Onun sorununu küçümsemek, onu küçümsemektir. Yaşlılarda ve çocuklarda görülen bu ilgi merkezinde olma ihtiyacı yetişkinlerde çok sağlıklı bir durum değildir. Devamlı sorun anlatan kişiler, aslında kısmen ilgi bağımlılarıdır. Aynı zamanda devamlı bir korunma ve sahiplenilme ihtiyacı hissederler. Çocuklarını çoğu zaman ebeveyn gibi algılarlar. Kaldı ki devamlı sorun anlatanlar ebeveyn ise, damatları ve gelinleri ile sorun yaşamaları kaçınılmazdır. Kendi çocuklarına yaptıklarını gelin veya damatlarına yapıp istedikleri sonucu alamadıklarında onları
yok sayabilirler. Bu ebeveynlerin çocuklarının bu anlamda daha dikkatli olmaları gerekmektedir. Anne-babalarının her dediğine koşulsuz inanmamalarını öneririm. Kendi mutluluğunuzu önemsiyorsanız, bu insanlardan ya uzak durmanız gerekecek, ya da önereceğim diğer yöntemi kullanabilirsiniz. Ama esasen gücünüz ve enerjiniz yoksa tahammül düzeyiniz düşükse, sık sık öfke nöbeti ve bıkkınlık yaşamak istemiyorsanız enerji vampiri ile ilişkinizi bitirin. Mecbursanız kâtiplik düzeyinde ilişki yürütmenizi öneririm.
Diğer yöntem ise;
• Onun sorunlarını incelemeyin.
• Sessiz kalın.
• Tepkisiz kalın.
• O anlatmaya başladığında hemen siz kendi sorunlarınızdan bahsedin.

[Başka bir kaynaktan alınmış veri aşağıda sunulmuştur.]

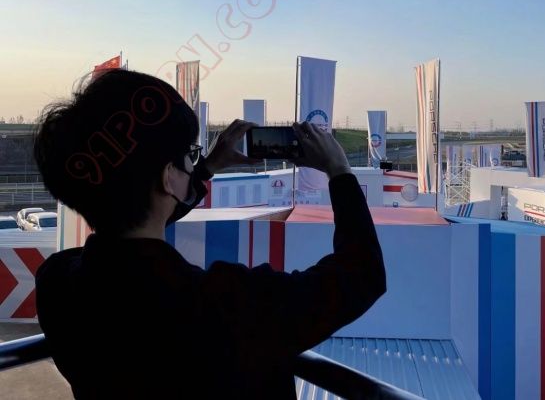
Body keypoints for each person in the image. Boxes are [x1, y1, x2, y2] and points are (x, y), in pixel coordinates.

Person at [33, 69, 386, 399]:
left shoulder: (57, 283)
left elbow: (130, 229)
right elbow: (362, 274)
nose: (193, 162)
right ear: (168, 178)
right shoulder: (225, 305)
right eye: (189, 155)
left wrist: (203, 169)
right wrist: (339, 171)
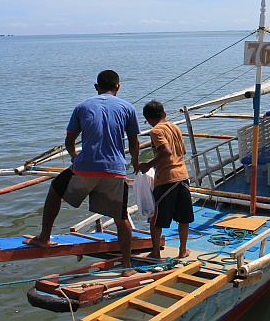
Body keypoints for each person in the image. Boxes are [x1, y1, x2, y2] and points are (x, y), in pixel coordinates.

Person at [24, 70, 141, 277]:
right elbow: (134, 143)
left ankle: (44, 238)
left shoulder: (82, 106)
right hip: (116, 170)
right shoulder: (128, 108)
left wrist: (74, 156)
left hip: (85, 167)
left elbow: (70, 141)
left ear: (96, 87)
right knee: (120, 216)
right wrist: (135, 162)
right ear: (118, 87)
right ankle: (126, 266)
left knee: (55, 190)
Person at [135, 100, 194, 259]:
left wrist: (148, 165)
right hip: (183, 176)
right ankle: (182, 250)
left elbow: (166, 152)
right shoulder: (175, 127)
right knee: (183, 217)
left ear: (148, 120)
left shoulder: (155, 131)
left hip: (166, 179)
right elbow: (181, 151)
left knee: (156, 219)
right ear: (165, 114)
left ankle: (155, 253)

• Onunla iletişimdeyken anlattıklarının sizin için önemsiz olduğunu hissettirin.
Her sorunda seni arar, kafanı şişirir. Tüm negatifliğini sana aktarır.

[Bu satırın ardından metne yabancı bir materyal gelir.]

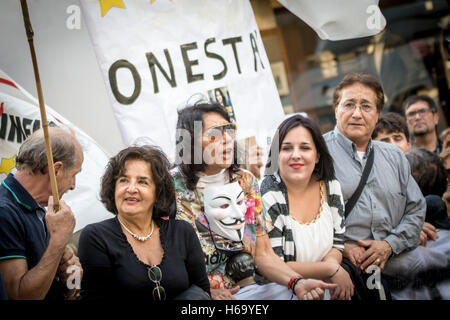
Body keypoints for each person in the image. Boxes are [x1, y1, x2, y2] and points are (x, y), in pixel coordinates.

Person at [171, 101, 336, 300]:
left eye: (228, 130)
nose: (226, 140)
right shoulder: (169, 188)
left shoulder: (246, 181)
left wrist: (297, 282)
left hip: (253, 288)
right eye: (214, 133)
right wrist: (206, 292)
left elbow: (263, 254)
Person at [323, 73, 427, 299]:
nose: (357, 113)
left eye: (366, 106)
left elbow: (416, 209)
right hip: (347, 276)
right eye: (349, 104)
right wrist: (342, 248)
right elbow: (299, 218)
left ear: (377, 114)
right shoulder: (316, 155)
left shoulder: (394, 156)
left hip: (402, 272)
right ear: (336, 109)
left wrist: (389, 245)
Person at [261, 114, 383, 300]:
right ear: (276, 155)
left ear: (317, 155)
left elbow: (338, 242)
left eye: (305, 147)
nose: (296, 155)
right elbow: (275, 262)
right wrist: (331, 269)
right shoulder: (268, 193)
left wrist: (333, 269)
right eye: (286, 148)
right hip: (285, 291)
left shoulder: (329, 185)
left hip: (331, 285)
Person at [78, 146, 210, 300]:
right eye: (123, 180)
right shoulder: (96, 237)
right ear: (113, 188)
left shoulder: (182, 232)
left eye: (142, 182)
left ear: (158, 192)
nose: (131, 188)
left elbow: (202, 292)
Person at [0, 127, 83, 300]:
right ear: (56, 170)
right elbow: (19, 296)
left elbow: (63, 291)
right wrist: (58, 242)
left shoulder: (40, 211)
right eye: (74, 174)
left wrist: (70, 280)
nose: (74, 185)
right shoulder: (5, 211)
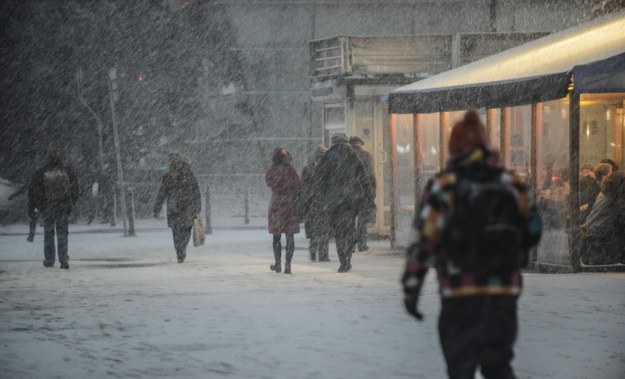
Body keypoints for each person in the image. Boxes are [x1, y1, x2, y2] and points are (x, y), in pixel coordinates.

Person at [401, 110, 542, 379]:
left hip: (459, 292)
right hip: (502, 293)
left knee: (460, 369)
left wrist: (411, 288)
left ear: (454, 148)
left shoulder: (445, 185)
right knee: (498, 367)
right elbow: (534, 230)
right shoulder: (511, 183)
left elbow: (424, 241)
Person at [314, 133, 369, 273]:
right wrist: (366, 195)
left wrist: (321, 197)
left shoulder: (328, 156)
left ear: (333, 142)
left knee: (339, 232)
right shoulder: (352, 155)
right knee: (350, 230)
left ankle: (342, 260)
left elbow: (320, 179)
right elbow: (363, 176)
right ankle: (348, 259)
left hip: (334, 200)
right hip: (352, 199)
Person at [28, 148, 79, 269]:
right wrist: (69, 205)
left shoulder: (41, 172)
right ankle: (63, 259)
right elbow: (75, 190)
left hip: (47, 208)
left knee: (48, 234)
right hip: (62, 207)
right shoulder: (67, 172)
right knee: (62, 233)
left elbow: (34, 192)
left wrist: (39, 206)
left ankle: (49, 259)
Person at [153, 153, 201, 263]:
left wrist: (157, 208)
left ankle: (180, 251)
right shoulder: (190, 176)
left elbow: (162, 194)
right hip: (187, 209)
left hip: (174, 208)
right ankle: (182, 248)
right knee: (186, 230)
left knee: (176, 232)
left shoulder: (169, 177)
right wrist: (197, 208)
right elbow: (197, 194)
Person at [266, 147, 302, 274]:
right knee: (289, 235)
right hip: (289, 204)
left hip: (276, 204)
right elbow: (299, 185)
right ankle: (288, 265)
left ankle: (278, 264)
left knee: (276, 236)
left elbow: (269, 182)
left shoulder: (271, 171)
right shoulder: (291, 170)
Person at [580, 170, 625, 265]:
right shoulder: (614, 199)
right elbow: (621, 218)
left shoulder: (604, 194)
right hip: (603, 246)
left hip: (592, 245)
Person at [298, 145, 330, 262]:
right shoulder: (327, 169)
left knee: (317, 230)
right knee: (320, 230)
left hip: (316, 203)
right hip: (319, 203)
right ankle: (320, 253)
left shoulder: (309, 169)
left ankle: (318, 253)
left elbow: (304, 187)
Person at [349, 136, 376, 252]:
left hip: (350, 192)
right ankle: (362, 244)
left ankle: (351, 245)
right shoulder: (366, 155)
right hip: (363, 192)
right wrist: (372, 190)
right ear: (360, 144)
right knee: (362, 220)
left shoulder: (347, 156)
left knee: (350, 220)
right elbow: (370, 175)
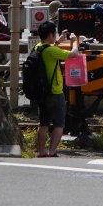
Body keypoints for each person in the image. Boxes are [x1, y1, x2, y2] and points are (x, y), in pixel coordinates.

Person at [32, 21, 77, 158]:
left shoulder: (38, 48)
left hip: (42, 92)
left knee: (43, 123)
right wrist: (74, 41)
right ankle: (51, 152)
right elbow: (73, 54)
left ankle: (41, 152)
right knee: (59, 124)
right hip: (55, 91)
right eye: (55, 34)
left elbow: (50, 49)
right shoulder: (52, 51)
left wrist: (58, 40)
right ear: (51, 34)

Sen de iyi niyetinle ona yol gösterirsin, çırpınırsın onun derdini adeta sahiplenirsin. O ise yine bildiğini yapar. İsterse çözer. Hatta isterse, o aşamaya gelmeden de engeller. Her defasında yaşadıkları, O yol yöntem bilmediği için değil, böyle yaşamayı sevdiği için başına geliyor…

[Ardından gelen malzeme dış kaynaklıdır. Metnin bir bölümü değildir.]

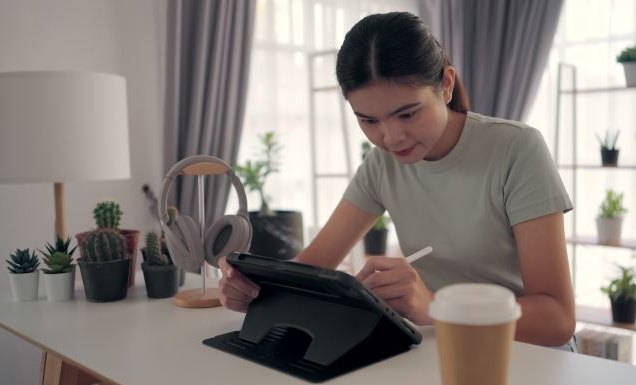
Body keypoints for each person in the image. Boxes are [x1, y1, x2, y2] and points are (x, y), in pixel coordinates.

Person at [218, 11, 576, 351]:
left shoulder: (516, 149)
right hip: (445, 346)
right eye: (368, 121)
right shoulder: (382, 165)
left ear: (446, 85)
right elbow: (315, 263)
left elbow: (558, 319)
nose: (391, 138)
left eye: (407, 113)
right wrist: (256, 285)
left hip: (529, 353)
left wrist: (436, 307)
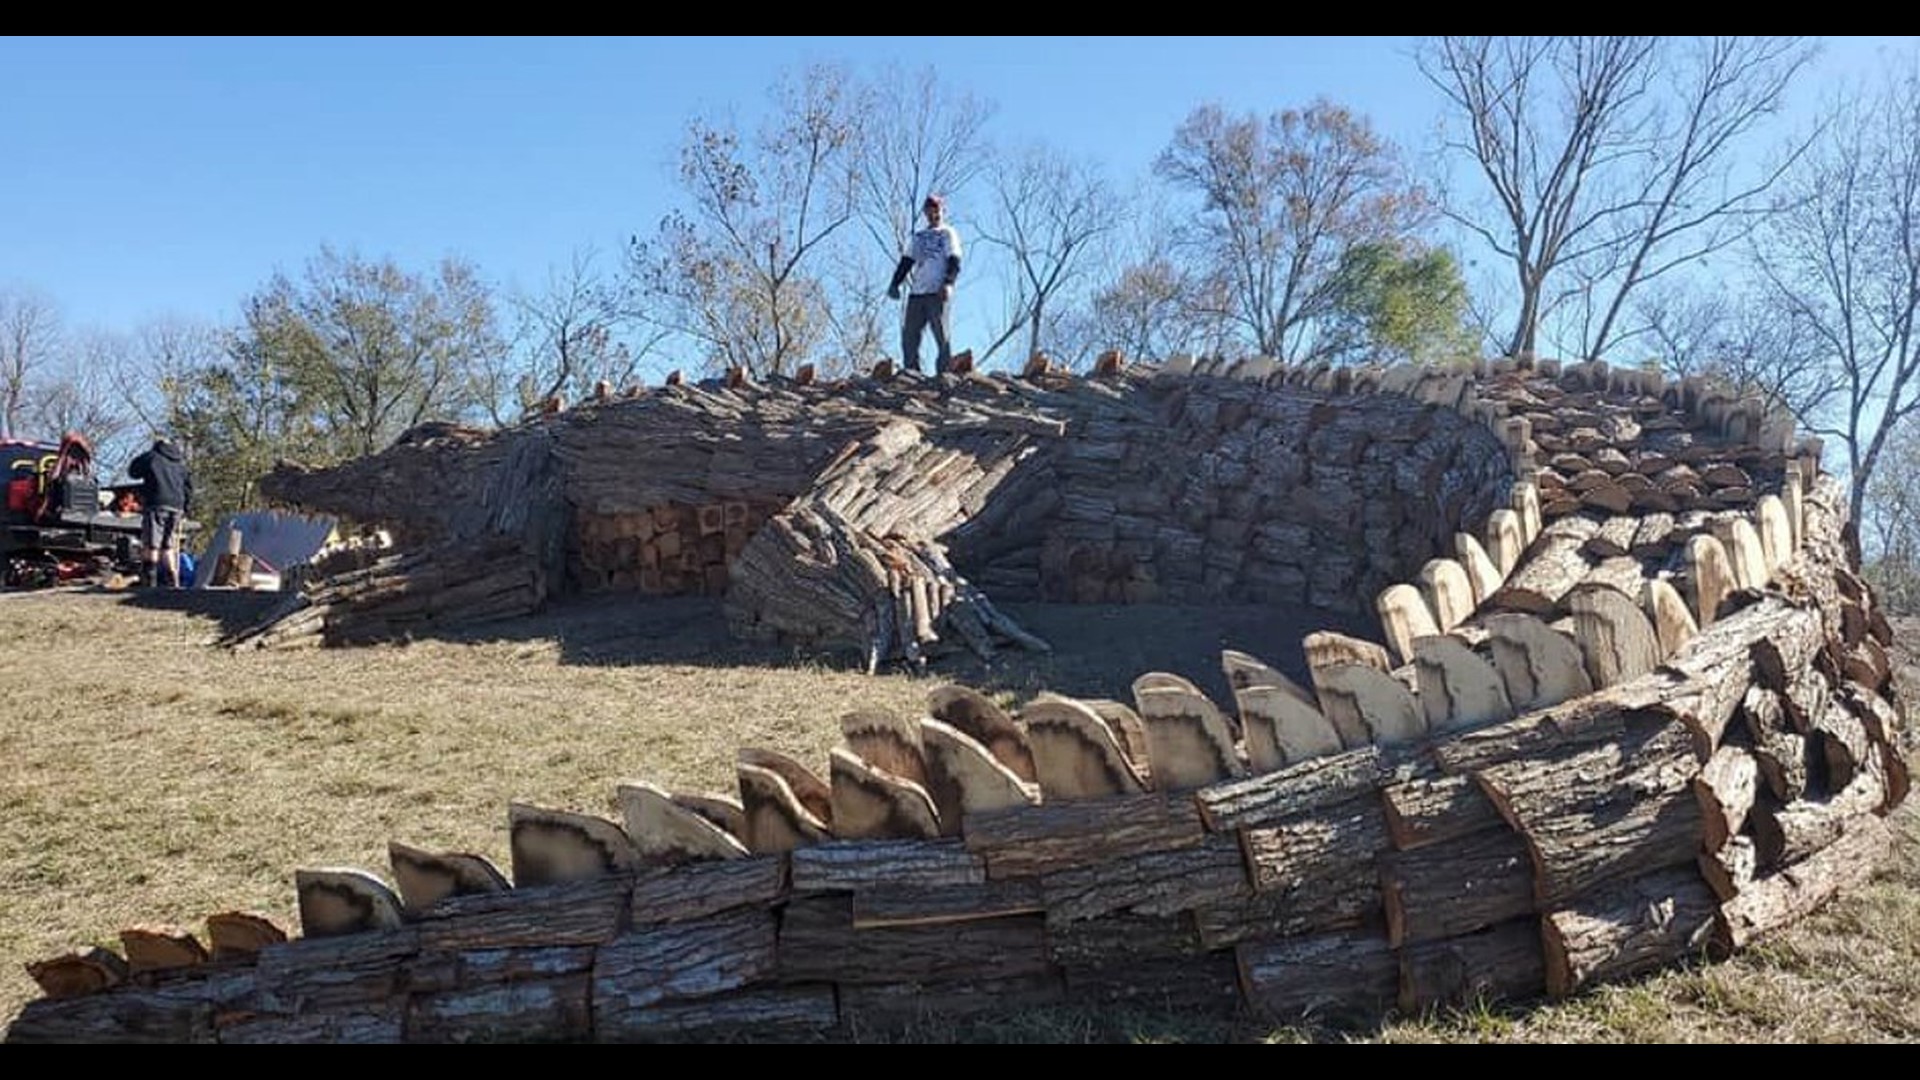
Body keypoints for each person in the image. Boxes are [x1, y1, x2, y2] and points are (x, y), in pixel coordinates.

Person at [887, 193, 963, 374]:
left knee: (941, 335)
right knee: (910, 336)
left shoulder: (947, 233)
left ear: (942, 210)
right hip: (917, 292)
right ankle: (912, 373)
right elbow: (907, 261)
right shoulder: (919, 236)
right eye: (929, 210)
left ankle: (944, 373)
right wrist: (895, 283)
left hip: (937, 291)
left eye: (936, 209)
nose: (933, 213)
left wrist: (948, 283)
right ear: (925, 212)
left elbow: (954, 259)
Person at [127, 436, 193, 588]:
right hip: (177, 506)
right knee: (168, 545)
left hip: (157, 503)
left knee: (152, 543)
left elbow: (133, 471)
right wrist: (185, 509)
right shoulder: (180, 464)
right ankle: (172, 581)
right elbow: (189, 488)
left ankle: (149, 580)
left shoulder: (152, 457)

Hayatınızda devamlı sorun anlatan arkadaşınız var ise en iyi test onun sorunlarını 3-4 kez dinlememektir. Bir bakarsınız ki konuşacak konu kalmamıştır. Hatta bazı danışanlarıma bu yöntemi uygulamalarını önerdiğimde bir hafta içinde ilişkilerinin bitme noktasına geldiğini belirtmişlerdir. Burada önemli olan, onların sorun anlatması değil sizin duruşunuzdur. Onlar her zaman kendilerini dinleyecek birilerini bulabilirler. Siz vicdanen rahatsız olmayın. Hayatınızda bu şekildeki insanların sırf ilgi ihtiyaçları için kurbanı olmayın. Hayatınızın enerjisini vampir gibi emmesine izin vermeyin. Verirseniz bu sizin seçiminizdir onu suçlamayın. Hayatınızda ne kadar sadece sorun anlatan insan varsa, hayatınızda bir o kadar delik var demektir.
Size devamlı sorun anlatanlar, sohbet etmiyor. Sizi doldurup, kendisini boşaltıyor.